**Work task:** Quote every record below verbatim, leaving out the pictures.

********************

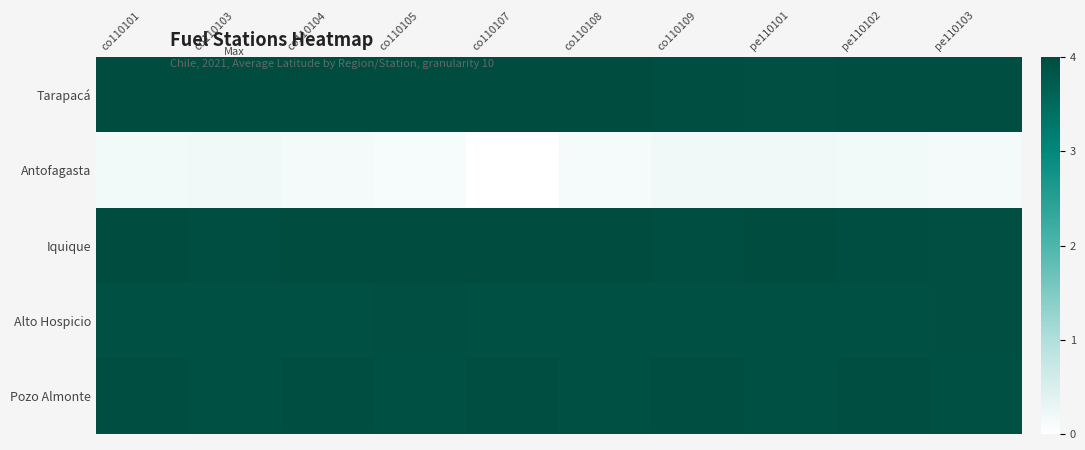

At how many categories does at least one series exceed 3?

10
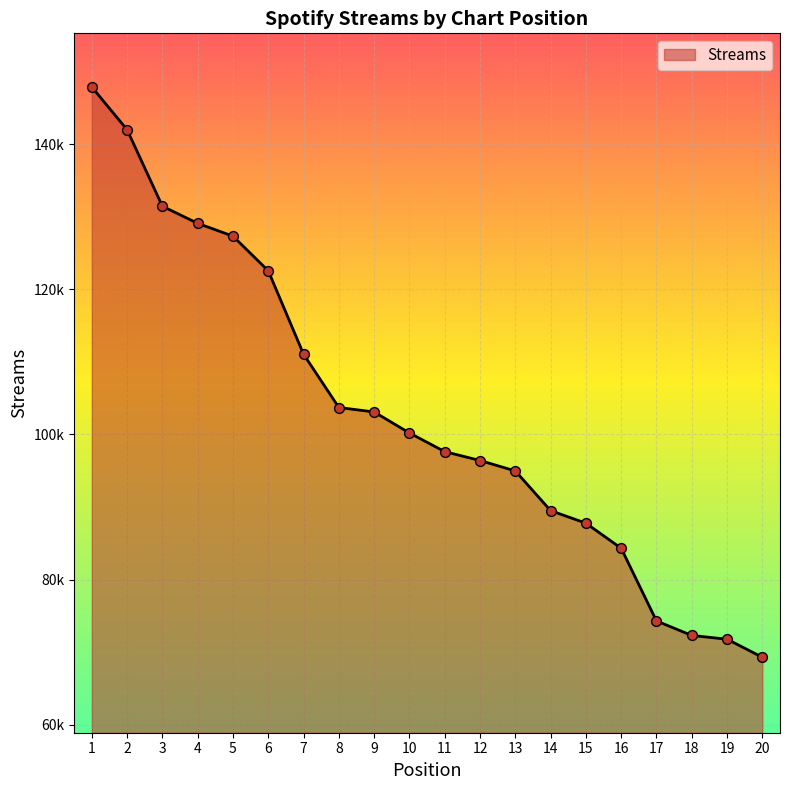

Between 7 and 13, which is larger?

7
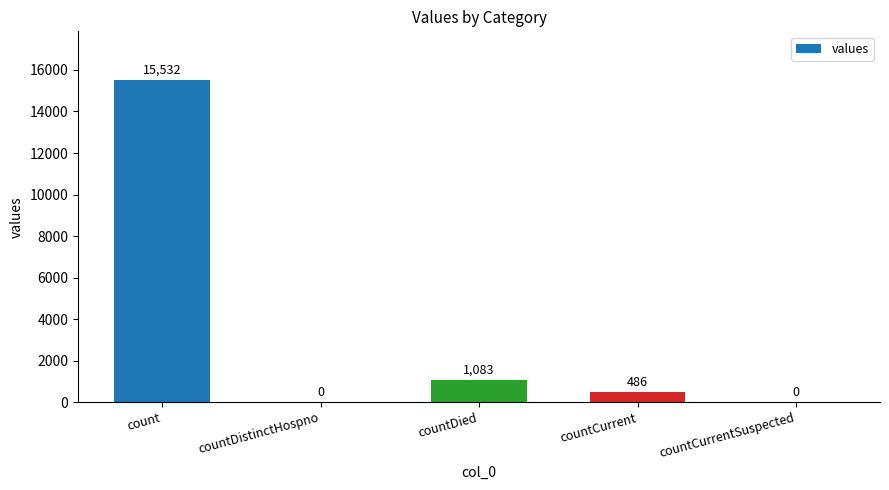

What is the change in value from count to countDistinctHospno?

-15532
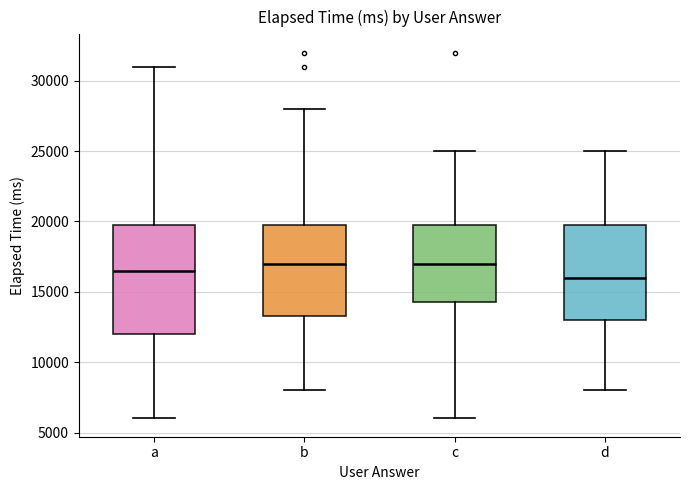

Where is the upper edge of the box for d on the y-axis? The values are not printed on the chart, so give them approximately, as read against the axis.

20000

********************

**Written answer:**
At how many categories does at least one series exceed 3?

10

Between 7 and 13, which is larger?

7

What is the change in value from count to countDistinctHospno?

-15532

Where is the upper edge of the box for d on the y-axis? The values are not printed on the chart, so give them approximately, as read against the axis.

20000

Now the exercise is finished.